It is essential, when trading credits for pollution, that baseline pollution reduction measurements be established, measured and enforced and that the public has accessibility into these processes.
In the absence of these safeguards as we move forward with a market-based plan to control pollution, we risk undermining established environmental regulations by allowing businesses to buy and sell the right to pollute. If there is no “cap” placed on pollution, in the form of TMDLs (#4), then the program becomes ripe for abuse.
There is no such thing as “going away” when it comes to pollution and we must proceed with care when shifting impact around.
What you can do!
Comment period is only open to Friday, June 21st, so please send in your comments TODAY to help get our Laguna de Santa Rosa on a sure pathway to restoring its health!
A template letter can be found on the Russian Riverkeeper website: www.russianriverkeeper.org/tradingtemplate/
Comments are directed to Mr. David Kuszmar: firstname.lastname@example.org
Mr. David Kuszmar, PE
Watershed Protection Division, TMDL Unit
North Coast Regional Water Quality Control Board
5550 Skylane Boulevard, Suite A,
Santa Rosa, CA 95403
#SHARE on Facebook and tag your friends!
Framework Proposal and Asks
We agree with the Water Quality Control Board that the framework should adhere to the four Guiding Principles:
- Sound Science
- (public) Accessibility
Sonoma County Conservation Action, in partnership with the Russian Riverkeeper, are very concerned about several core deficiencies in the framework, summarized below.
- We ask for a public hearing process before new enrollments in the trading program.
- We ask for a “local advisory group” to be incorporated with a diverse membership of residents, local water advocates, scientists, engineers and academia that is independent of parties associated with implementing the draft Framework. OR a full public hearing process to fully vet any practices proposed for pre-qualification.
- We ask for baseline requirements before any trading activity is allowed with unregulated non-point sources (generators of pollution or sellers of credits). This means that any eligible party for credit generation must meet current EPA Water Quality Standards for Phosphorous.
- We ask that any new trading parties accepted into this program have Total Maximum Daily Load’s (TMDLs) developed, as is the baseline for all other trading programs on the west coast.
- In order to meet the guideline of Sound Science, we expect that when new pre-qualified practices are approved, site specific pre and post project water quality monitoring will be conducted during rain events when pollutants are discharged. This will help ensure the accuracy of computer models in determining credit quantification.
- We encourage the program provides funding to large long-term restoration projects that either reduce legacy Phosphorus in the Laguna or improve the Laguna’s ability to process and sequester nutrients in vegetation such as riparian trees.
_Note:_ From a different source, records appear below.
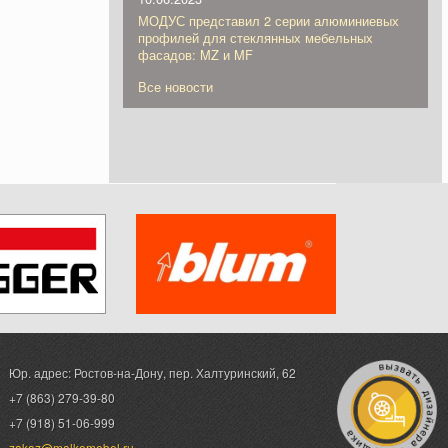
МОДУС представил 2 серии алюминиевых
профилей для стеклянных мебельных
фасадов: MZ и MF
Все новости
Юр. адрес: Ростов-на-Дону,
пер. Халтуринский, 62
+7 (863) 279-39-80
+7 (918) 51-06-999
zakaz@malkomebel.ru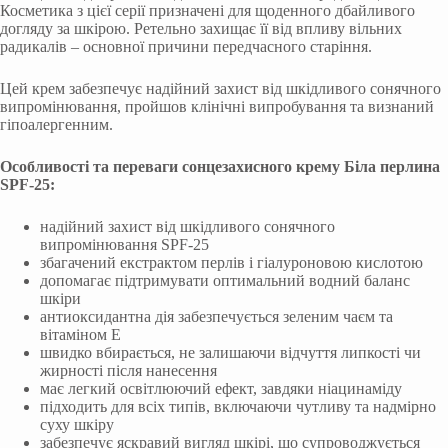
Косметика з цієї серії призначені для щоденного дбайливого
догляду за шкірою. Ретельно захищає її від впливу вільних
радикалів – основної причини передчасного старіння.
Цей крем забезпечує надійний захист від шкідливого сонячного
випромінювання, пройшов клінічні випробування та визнаний
гіпоалергенним.
Особливості та переваги сонцезахисного крему Біла перлина
SPF-25:
надійний захист від шкідливого сонячного
випромінювання SPF-25
збагачений екстрактом перлів і гіалуроновою кислотою
допомагає підтримувати оптимальний водний баланс
шкіри
антиоксидантна дія забезпечується зеленим чаєм та
вітаміном Е
швидко вбирається, не залишаючи відчуття липкості чи
жирності після нанесення
має легкий освітлюючий ефект, завдяки ніацинаміду
підходить для всіх типів, включаючи чутливу та надмірно
суху шкіру
забезпечує яскравий вигляд шкірі, що супроводжується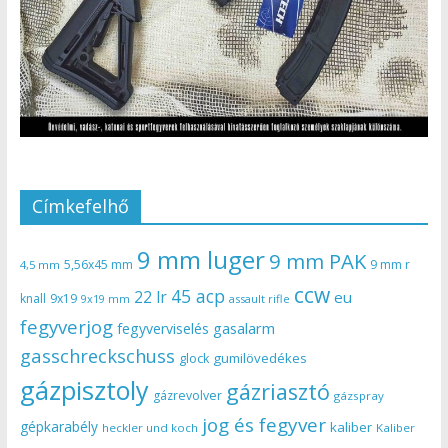
Címkefelhő
9 mm luger
9 mm PAK
5,56x45 mm
9 mm r
4,5 mm
ccw
45 acp
22 lr
eu
knall
9x19
9x19 mm
assault rifle
fegyverjog
gasalarm
fegyverviselés
gasschreckschuss
gumilövedékes
glock
gázpisztoly
gázriasztó
gázrevolver
gázspray
jog és fegyver
gépkarabély
kaliber
heckler und koch
Kaliber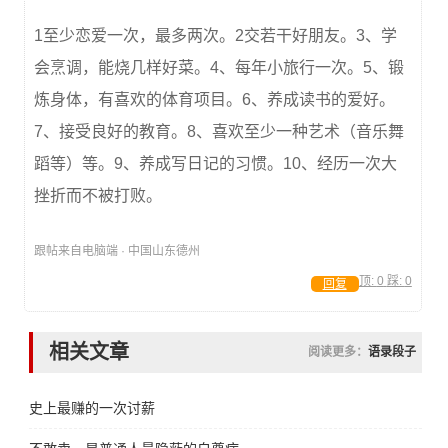
1至少恋爱一次，最多两次。2交若干好朋友。3、学
会烹调，能烧几样好菜。4、每年小旅行一次。5、锻
炼身体，有喜欢的体育项目。6、养成读书的爱好。
7、接受良好的教育。8、喜欢至少一种艺术（音乐舞
蹈等）等。9、养成写日记的习惯。10、经历一次大
挫折而不被打败。
跟帖来自电脑端 · 中国山东德州
顶:
0
踩:
0
回复
相关文章
阅读更多：
语录段子
史上最赚的一次讨薪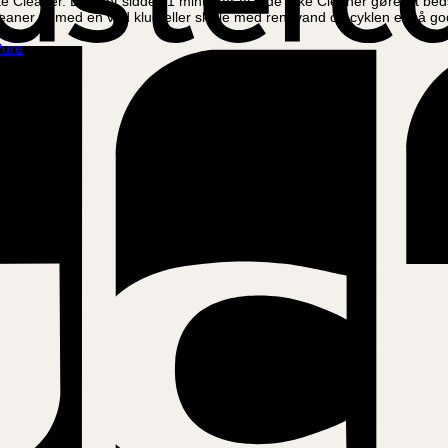
ke Cleaner. Lad det sidde i 1 minut for at lade Bike Cleaner gøre sit be
Cleaner af med en våd klud eller skylle med rent vand og cyklen er så g
Pure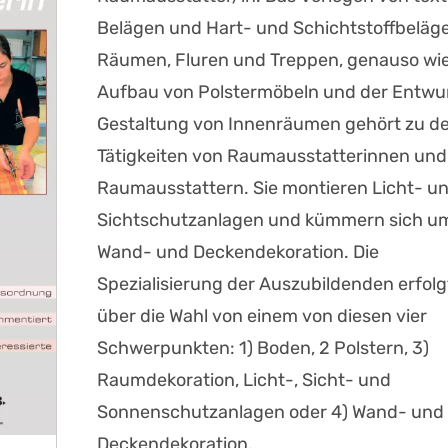
Belägen und Hart- und Schichtstoffbeläge
Räumen, Fluren und Treppen, genauso wie
Aufbau von Polstermöbeln und der Entwur
Gestaltung von Innenräumen gehört zu d
Tätigkeiten von Raumausstatterinnen und
Raumausstattern. Sie montieren Licht- u
Sichtschutzanlagen und kümmern sich um
Wand- und Deckendekoration. Die
Spezialisierung der Auszubildenden erfolg
über die Wahl von einem von diesen vier
Schwerpunkten: 1) Boden, 2 Polstern, 3)
Raumdekoration, Licht-, Sicht- und
Sonnenschutzanlagen oder 4) Wand- und
Deckendekoration.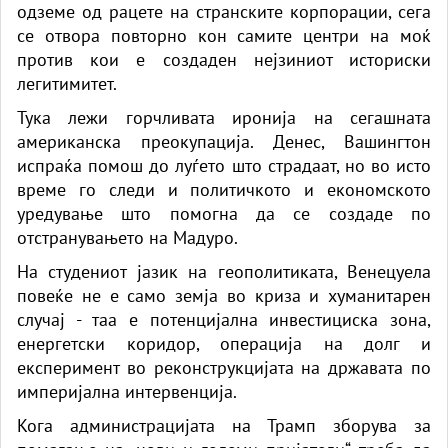
одземе од рацете на странските корпорации, сега
се отвора повторно кон самите центри на моќ
против кои е создаден нејзиниот историски
легитимитет.
Тука лежи горчливата иронија на сегашната
американска преокупација. Денес, Вашингтон
испраќа помош до луѓето што страдаат, но во исто
време го следи и политичкото и економското
уредување што помогна да се создаде по
отстранувањето на Мадуро.
На студениот јазик на геополитиката, Венецуела
повеќе не е само земја во криза и хуманитарен
случај - таа е потенцијална инвестициска зона,
енергетски коридор, операција на долг и
експеримент во реконструкцијата на државата по
империјална интервенција.
Кога администрацијата на Трамп зборува за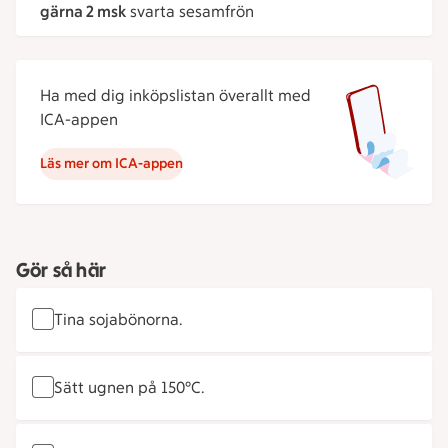
gärna 2 msk
svarta sesamfrön
Ha med dig inköpslistan överallt med
ICA-appen
Läs mer om ICA-appen
Gör så här
Tina sojabönorna.
Sätt ugnen på 150°C.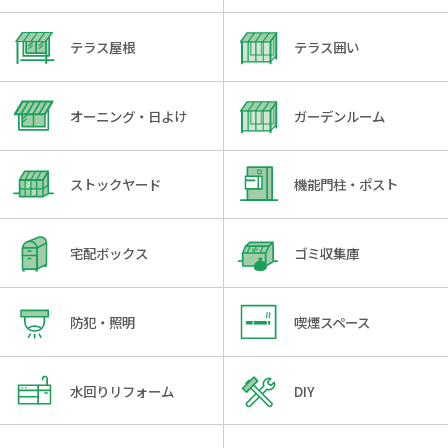
テラス屋根
テラス囲い
オーニング・日よけ
ガーデンルーム
ストックヤード
機能門柱・ポスト
宅配ボックス
ゴミ収集庫
防犯・照明
喫煙スペース
水回りリフォーム
DIY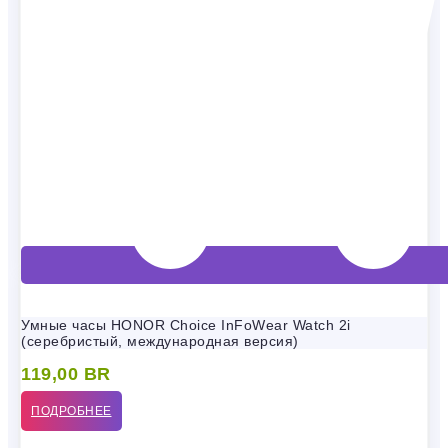
Умные часы HONOR Choice InFoWear Watch 2i
(серебристый, международная версия)
119,00
BR
ПОДРОБНЕЕ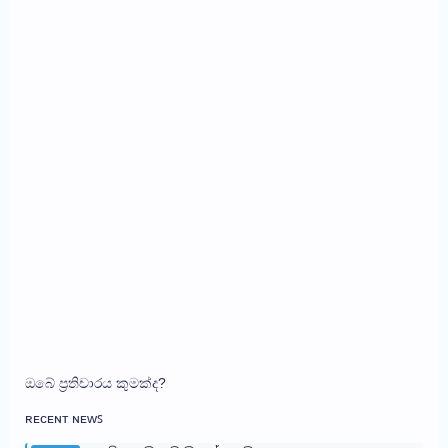
ඔබේ ප්‍රතිචාරය කුමක්ද?
ʀᴇᴄᴇɴᴛ ɴᴇᴡꜱ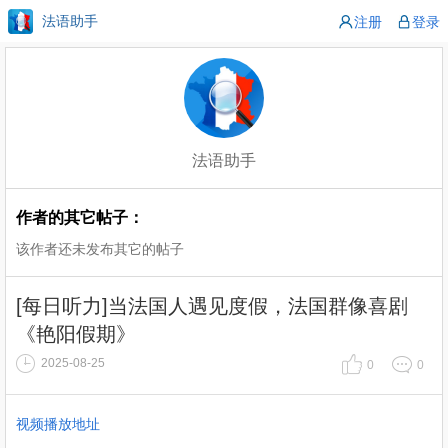
法语助手
注册
登录
法语助手
作者的其它帖子：
该作者还未发布其它的帖子
[每日听力]当法国人遇见度假，法国群像喜剧
《艳阳假期》
2025-08-25
0
0
视频播放地址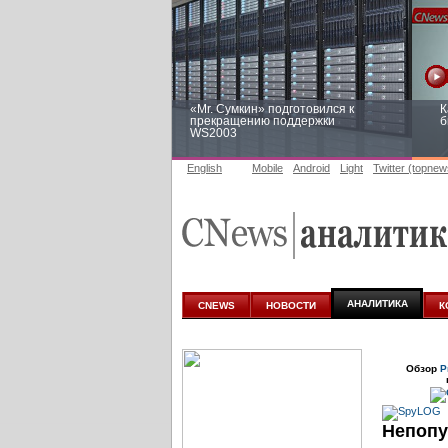
«Mr. Сумкин» подготовился к
К
прекращению поддержки
б
WS2003
English
Mobile
Android
Light
Twitter (topnew
Заоблачная оптимизация: как
Р
Faberlic изменил подход к
п
аналитике
АНАЛИТИКА
CNEWS
НОВОСТИ
К
Обзор
Р
Непопу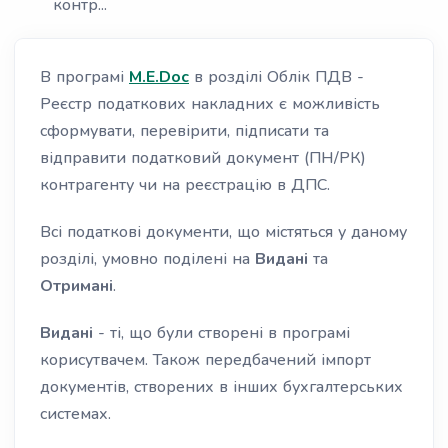
контр...
В програмі
M.E.Doc
в розділі Облік ПДВ -
Реєстр податкових накладних є можливість
сформувати, перевірити, підписати та
відправити податковий документ (ПН/РК)
контрагенту чи на реєстрацію в ДПС.
Всі податкові документи, що містяться у даному
розділі, умовно поділені на
Видані
та
Отримані
.
Видані
- ті, що були створені в програмі
корисутвачем. Також передбачений імпорт
документів, створених в інших бухгалтерських
системах.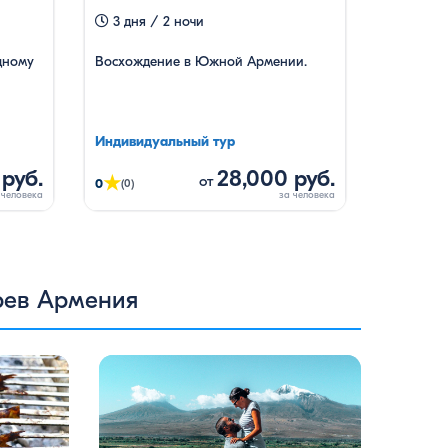
3 дня / 2 ночи
дному
Восхождение в Южной Армении.
Индивидуальный тур
 руб.
28,000 руб.
★
от
0
(0)
рев Армения
жая в
Армения — это страна, где каждый
 в свою
найдет что-то для себя: древние храмы,
 Этот
живописные горы, вкуснейшая кухня и
пулярных:
удивительное гостеприимство. Но что,
ственные
если вы планируете путешествие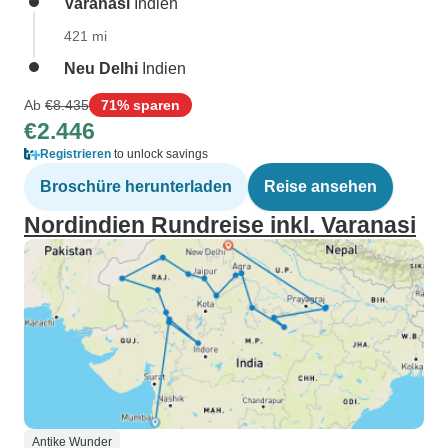
Varanasi
Indien
421 mi
Neu Delhi
Indien
Ab
€8.435
71% sparen
€2.446
Registrieren
to unlock savings
Broschüre herunterladen
Reise ansehen
Nordindien Rundreise inkl. Varanasi
Antike Wunder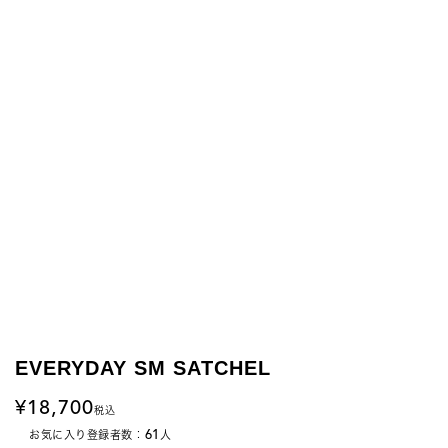
EVERYDAY SM SATCHEL
18,700
税込
61
お気に入り登録者数：
人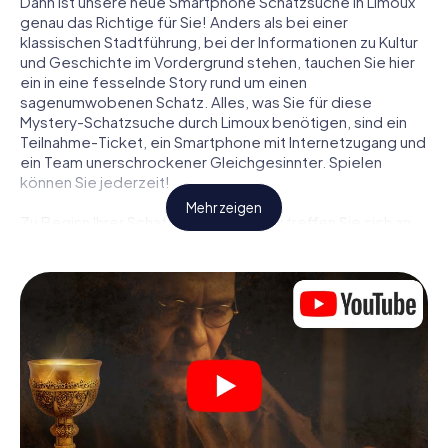
Dann ist unsere neue Smartphone Schatzsuche in Limoux
genau das Richtige für Sie! Anders als bei einer
klassischen Stadtführung, bei der Informationen zu Kultur
und Geschichte im Vordergrund stehen, tauchen Sie hier
ein in eine fesselnde Story rund um einen
sagenumwobenen Schatz. Alles, was Sie für diese
Mystery-Schatzsuche durch Limoux benötigen, sind ein
Teilnahme-Ticket, ein Smartphone mit Internetzugang und
ein Team unerschrockener Gleichgesinnter. Spielen
können Sie jederzeit!
Mehr zeigen
Zu Beginn Ihrer Schatzsuche in Limoux treffen Sie sich an
einem zentralen Ort zum gemeinsamen Briefing. Dann
werden die Rollen verteilt. Wer aus Ihrem Team ist ein
geborener Spurensucher? Wer ein waschechter
Abenteurer? Und wer hat das Zeug zum Code-Knacker?
Bei unserer Schatzsuche in Limoux ist für jeden Spieler die
passende Rolle dabei.
Sind die Rollen verteilt, kann die Krimi-Schatzsuche durch
Limoux losgehen: An den unterschiedlichsten Orten in der
Stadt knacken Sie verschlüsselte Codes, lösen knifflige
Logikaufgaben und fahnden nach Spuren und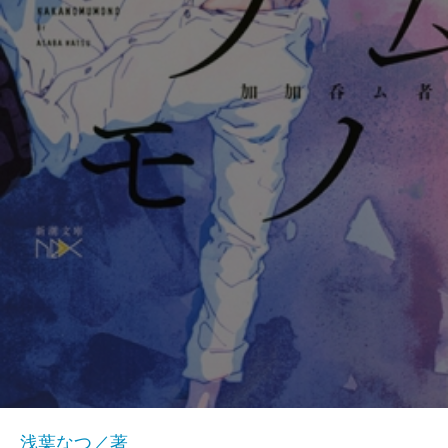
浅葉なつ／著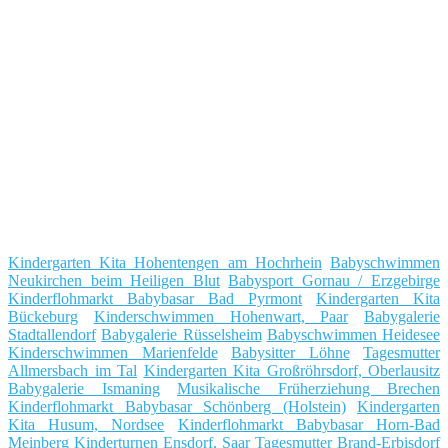
Kindergarten Kita Hohentengen am Hochrhein
Babyschwimmen
Neukirchen beim Heiligen Blut
Babysport Gornau / Erzgebirge
Kinderflohmarkt Babybasar Bad Pyrmont
Kindergarten Kita
Bückeburg
Kinderschwimmen Hohenwart, Paar
Babygalerie
Stadtallendorf
Babygalerie Rüsselsheim
Babyschwimmen Heidesee
Kinderschwimmen Marienfelde
Babysitter Löhne
Tagesmutter
Allmersbach im Tal
Kindergarten Kita Großröhrsdorf, Oberlausitz
Babygalerie Ismaning
Musikalische Früherziehung Brechen
Kinderflohmarkt Babybasar Schönberg (Holstein)
Kindergarten
Kita Husum, Nordsee
Kinderflohmarkt Babybasar Horn-Bad
Meinberg
Kinderturnen Ensdorf, Saar
Tagesmutter Brand-Erbisdorf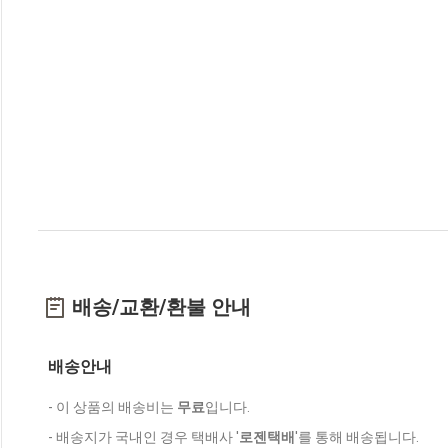
배송/교환/환불 안내
배송안내
- 이 상품의 배송비는
무료
입니다.
- 배송지가 국내인 경우 택배사 '
로젠택배
'를 통해 배송됩니다.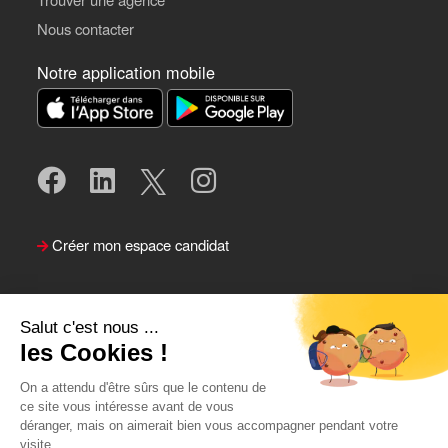
Nous contacter
Notre application mobile
Créer mon espace candidat
Salut c'est nous ...
les Cookies !
On a attendu d'être sûrs que le contenu de
ce site vous intéresse avant de vous
déranger, mais on aimerait bien vous accompagner pendant votre
visite...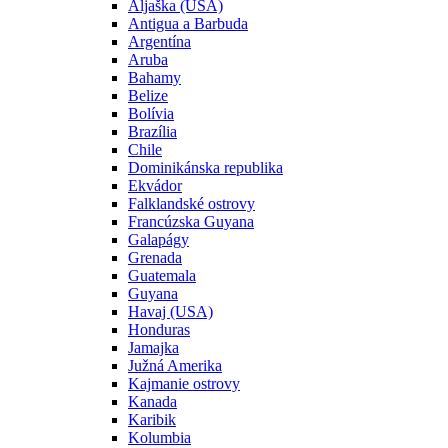
Aljaška (USA)
Antigua a Barbuda
Argentína
Aruba
Bahamy
Belize
Bolívia
Brazília
Chile
Dominikánska republika
Ekvádor
Falklandské ostrovy
Francúzska Guyana
Galapágy
Grenada
Guatemala
Guyana
Havaj (USA)
Honduras
Jamajka
Južná Amerika
Kajmanie ostrovy
Kanada
Karibik
Kolumbia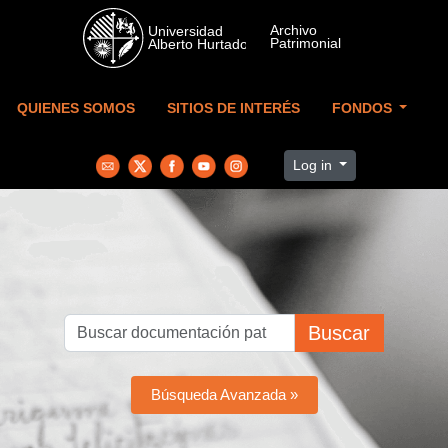
Skip to main content
QUIENES SOMOS
SITIOS DE INTERÉS
FONDOS
Log in
Buscar
Búsqueda Avanzada »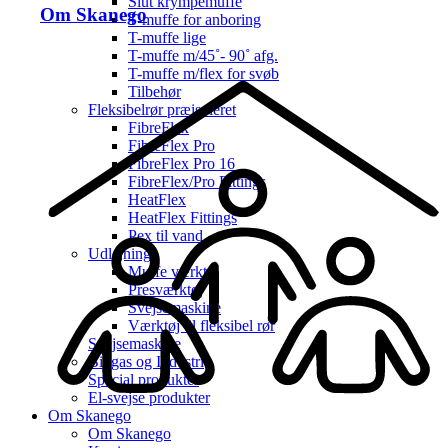
Slut krympemuffe
Om Skanego
T-muffe for anboring
T-muffe lige
T-muffe m/45˚- 90˚ afg.
T-muffe m/flex for svøb
Tilbehør
Fleksibelrør præisoleret
FibreFlex
FibreFlex Pro
FibreFlex Pro 16
FibreFlex/Pro Fittings
HeatFlex
HeatFlex Fittings
Pex til vand
Udlejning
Muffe værktøj
Presværktøj
Svejsemaskine
Værktøj til fleksibel rør
Svejsemaskine
Biogas og Industri
Special produkter
El-svejse produkter
Om Skanego
Om Skanego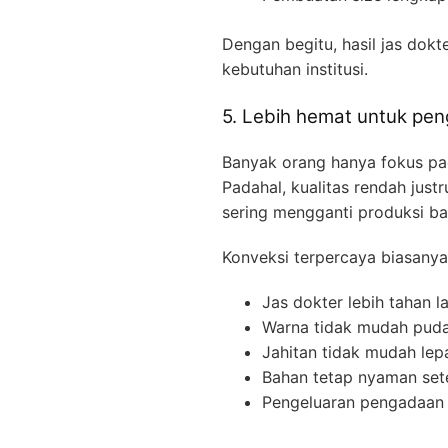
Dengan begitu, hasil jas dokte
kebutuhan institusi.
5. Lebih hemat untuk pe
Banyak orang hanya fokus pa
Padahal, kualitas rendah jus
sering mengganti produksi ba
Konveksi terpercaya biasanya 
Jas dokter lebih tahan 
Warna tidak mudah pud
Jahitan tidak mudah lep
Bahan tetap nyaman setel
Pengeluaran pengadaan m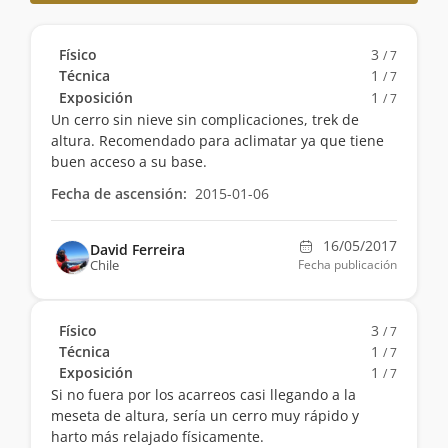
Físico
3
/ 7
Técnica
1
/ 7
Exposición
1
/ 7
Un cerro sin nieve sin complicaciones, trek de
altura. Recomendado para aclimatar ya que tiene
buen acceso a su base.
Fecha de ascensión:
2015-01-06
16/05/2017
David Ferreira
Chile
Fecha publicación
Físico
3
/ 7
Técnica
1
/ 7
Exposición
1
/ 7
Si no fuera por los acarreos casi llegando a la
meseta de altura, sería un cerro muy rápido y
harto más relajado físicamente.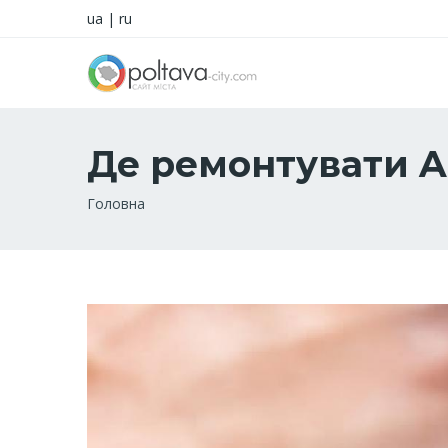
ua
|
ru
Де ремонтувати Ap
Рядок
Головна
навіґації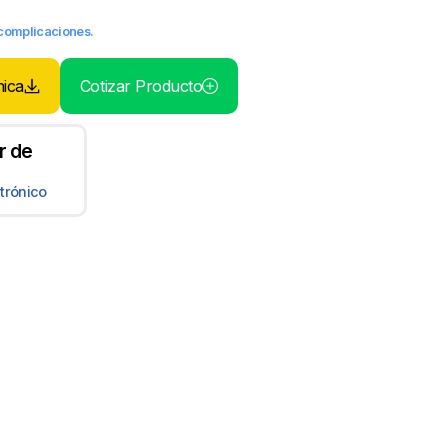
n complicaciones.
nica
Cotizar Producto
r de
trónico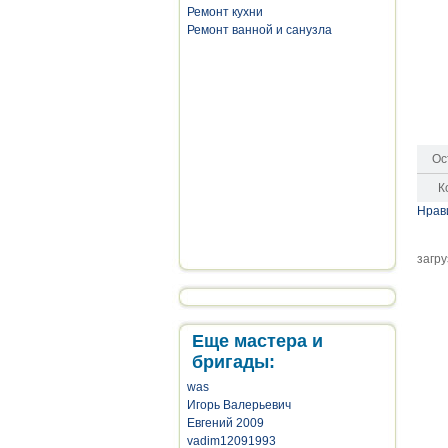
Ремонт кухни
Ремонт ванной и санузла
Ос
К
Нрав
загру
Еще мастера и
бригады:
was
Игорь Валерьевич
Евгений 2009
vadim12091993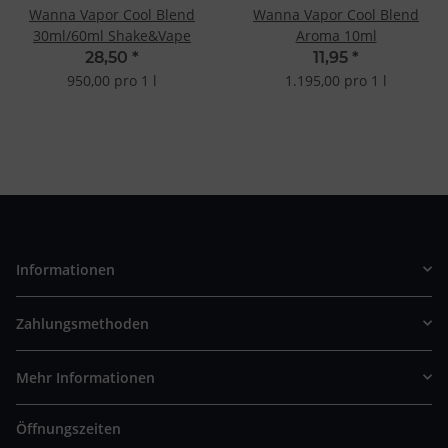
Wanna Vapor Cool Blend
Wanna Vapor Cool Blend
30ml/60ml Shake&Vape
Aroma 10ml
28,50
*
11,95
*
950,00 pro 1 l
1.195,00 pro 1 l
Informationen
Zahlungsmethoden
Mehr Informationen
Öffnungszeiten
- We ask for public access, as per the guiding principles, to program credit certification, registration and tracking information. We also strongly believe that all associated documents to related pollution reduction activities working to achieve baseline requirements for Phosphorous, such as Farm Plans, be available to the public via a website.
We additionally ask that the process for designing the draft Framework come back to public review after this comment period and before being sent to the State Waterboard.
Water Quality Trading Background
The Regional Water Board is putting together a draft framework for water quality trading in the Laguna de Santa Rosa Watershed, a practice that is done in areas around the state. This framework proposes setting up a “marketplace” for trading Phosphorous, a nutrient that drives the profound pollution affecting our Laguna, and would help the City of Santa Rosa and Town of Windsor comply with their permits that allow zero discharge of Phosphorous.
We recognize providing an alternative for our cities makes sense to help the Laguna recover, while at the same time, we want to ensure that this program is able to actually reduce pollutants, not just shift them around.
A review of other existing Water Quality (eg Pollution) Trading programs around the country show no positive results in reducing pollutants, so it is important that we learn from the experiences of existing Trading programs to prevent potential abuses of any approved trading in the Laguna.
Once reviewed by the North Coast Regional Water Quality Control Board, it will be sent to the North Coast Waterboard, a five-member Board who sets statewide policy, coordinates Regional Water Board efforts and allocates surface water rights and is appointed by the Governor and confirmed by the Senate.
Once at the state level public input is no longer possible.